■ Your assignment: Each line from the one containing "middle pip: (360, 358)" through the last line of the data below is to be written out verbatim, and nothing more.

[Collected data]
+---+

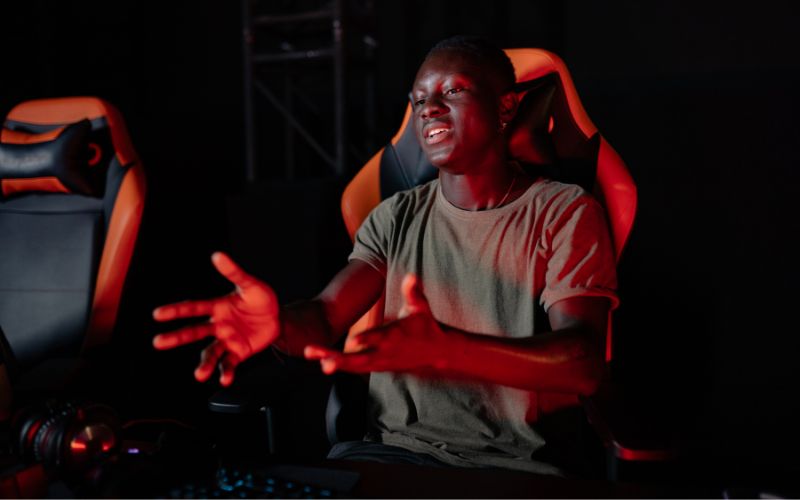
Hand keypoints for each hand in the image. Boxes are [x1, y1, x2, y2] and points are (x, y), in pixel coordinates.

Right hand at [152, 252, 279, 385]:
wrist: (278, 318)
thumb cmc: (261, 299)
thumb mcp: (250, 285)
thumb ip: (235, 273)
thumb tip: (218, 255)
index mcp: (217, 307)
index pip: (193, 308)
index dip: (176, 311)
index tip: (157, 314)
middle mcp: (217, 325)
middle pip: (194, 331)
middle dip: (176, 337)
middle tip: (158, 342)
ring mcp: (227, 340)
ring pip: (210, 352)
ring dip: (204, 364)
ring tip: (199, 375)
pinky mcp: (238, 353)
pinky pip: (229, 364)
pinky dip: (226, 372)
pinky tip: (224, 380)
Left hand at [304, 274, 449, 374]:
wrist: (435, 353)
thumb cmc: (425, 326)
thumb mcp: (421, 308)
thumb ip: (413, 292)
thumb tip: (411, 276)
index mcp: (396, 335)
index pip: (379, 339)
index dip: (367, 340)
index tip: (352, 342)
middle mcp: (385, 352)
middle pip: (360, 358)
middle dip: (339, 359)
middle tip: (321, 359)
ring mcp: (380, 362)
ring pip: (353, 365)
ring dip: (332, 361)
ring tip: (310, 354)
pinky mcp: (376, 367)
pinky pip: (354, 367)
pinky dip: (338, 364)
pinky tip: (318, 359)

+---+

■ Response to this task:
middle pip: (360, 358)
middle dip: (339, 359)
middle tip: (321, 359)
ring mcp: (380, 362)
ring pip: (353, 365)
ring dip: (332, 361)
ring tip: (310, 354)
pinky mcp: (376, 367)
pinky pip: (354, 367)
pinky dip: (338, 364)
pinky tip: (318, 359)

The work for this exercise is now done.